Window Shopping Physiology

15 April 2024


I caught myself staring at the shop window on Oxford Street the other day, but not at the clothes. There was a striking difference in posture between the female and male mannequins.

Now, I don’t obsess with a “perfect” or “correct” posture, but as a biomechanist, I know that the positioning of body segments matters for how the muscles attached to them work. By the way, I’m talking about positioning in use. So, let’s imagine these mannequins finishing their shift and walking down the road to grab a cup of coffee.

Muscles can contract at different lengths - which is great because I can have my arm muscles firing when I hold a grocery bag/child/pot just above the floor, but close to my face too. But to work the most effectively, the muscles’ length needs to be in an optimal range.

So, how do muscles generate force?

If we zoom in to the microscopic level, muscles are made of myofibrils, tiny threads containing two types of protein - thicker (let’s imagine them as red) and thinner (they can be blue). Reds and Blues play tug-of-war and Reds are winning, as they have tiny hooks that help them grab and pull onto Blues making the whole thread shorter. This overlapping is how muscles fire.

tug of war illustration

The Reds’ and Blues’ tug-of-war game works at different muscle lengths as we need to accomplish different movements. But, if a muscle is too stretched (its attachments are too far apart), Reds’ hooks can’t grab onto the Blues. Similarly, if the muscle is too shortened (its attachments are too close), the hooks are cramped together and again can’t grab onto Blues as effectively.

Our muscles have a Goldilocks range of lengths, where they can work the best.

The further you move from this range in each direction, shortening or lengthening excessively, the fewer protein overlaps we have and the less force can be produced.

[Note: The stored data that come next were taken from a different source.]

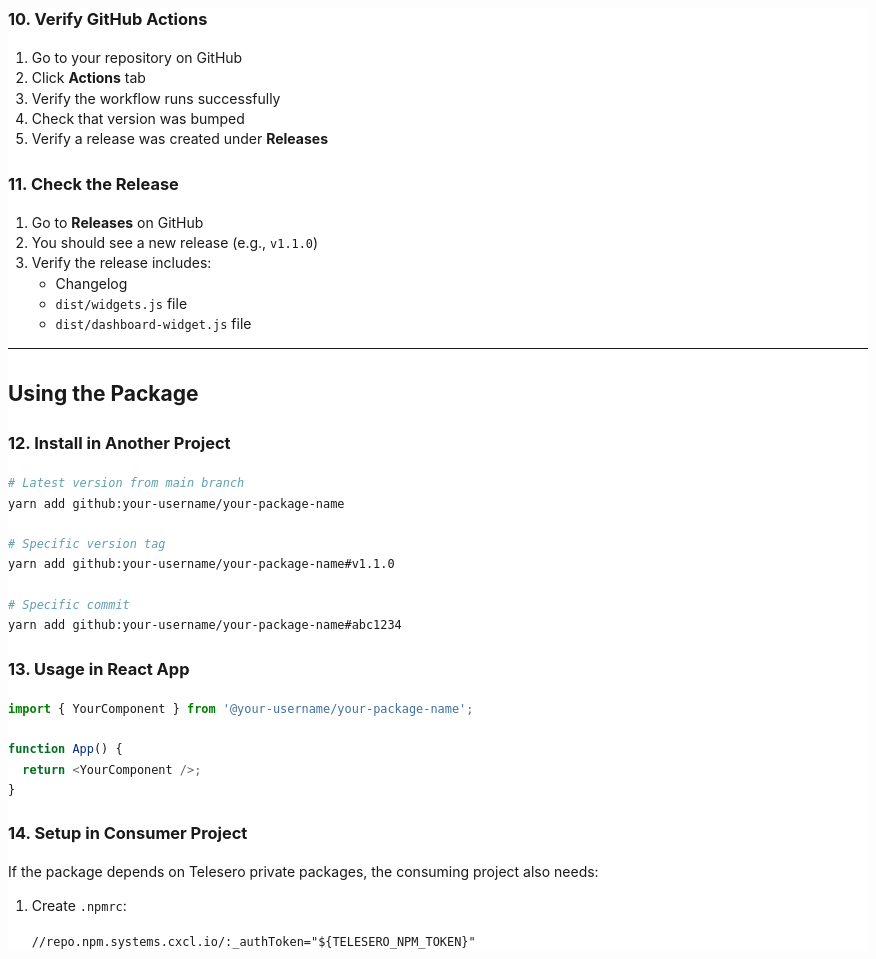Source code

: ### 10. Verify GitHub Actions

1. Go to your repository on GitHub
2. Click **Actions** tab
3. Verify the workflow runs successfully
4. Check that version was bumped
5. Verify a release was created under **Releases**

### 11. Check the Release

1. Go to **Releases** on GitHub
2. You should see a new release (e.g., `v1.1.0`)
3. Verify the release includes:
   - Changelog
   - `dist/widgets.js` file
   - `dist/dashboard-widget.js` file

---

## Using the Package

### 12. Install in Another Project

```bash
# Latest version from main branch
yarn add github:your-username/your-package-name

# Specific version tag
yarn add github:your-username/your-package-name#v1.1.0

# Specific commit
yarn add github:your-username/your-package-name#abc1234
```

### 13. Usage in React App

```javascript
import { YourComponent } from '@your-username/your-package-name';

function App() {
  return <YourComponent />;
}
```

### 14. Setup in Consumer Project

If the package depends on Telesero private packages, the consuming project also needs:

1. Create `.npmrc`:
   ```
   //repo.npm.systems.cxcl.io/:_authToken="${TELESERO_NPM_TOKEN}"
   ```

Now, if you have an injury, chronic pain or some of the muscles are weakened - you are already in a place where some muscles don’t work well alone and together with the rest of the body. If you struggle with back pain, hernia or abdominal separation, these are your abdominal muscles. The positioning of your pelvis and the ribcage means your abs will be able to contract more or less effectively. So we need to make sure to have them in a place where they can work as well as possible and it’s the least challenging to manage the pressure inside the belly.

This is why in Core rePower we always talk about stacking the ribcage and the pelvis over each other. If you imagine your pelvis and the ribcage as two bowls of soup, or two Tupperware boxes, we want their lids, i.e. liquids inside them, to stay parallel, no matter how you move.

This way, the muscle fibres of both the abdominal and back muscles stay at the lengths where they can support us. The diaphragm and pelvic floor stay on top of each other, so we can breathe well, manage the pressure inside the belly and keep the spine and the organs safe.

Women mannequins

But where are the bowls of the female mannequins?

All over the place! Soup spilling all over their legs!

It wouldn’t be easy to heal your belly and the lower back and keep your pelvis healthy if you walked like this all day, that’s for sure.

Does this reflect the cultural expectations of our times towards women? Maybe. Luckily, the male mannequins didn’t model such a distorted body shape.

My stomach is rolling, imagining teenage girls, one of them my now 8-year-old daughter, twisting, arching and zig-zagging their ribcage and pelvis to fit into the current expectation of “beautiful”.

And how in the world would you “bounce back” after having a baby into this shape? And would you want to?

We still have a long way to go to gender equality…

Happy late International Women’s Day and the Women’s History Month!

To dig deeper into muscle physiology, you can check out

Squire J. (2019). Special Issue: The Actin-Myosin Interaction in Muscle: Background and Overview. International journal of molecular sciences, 20(22), 5715.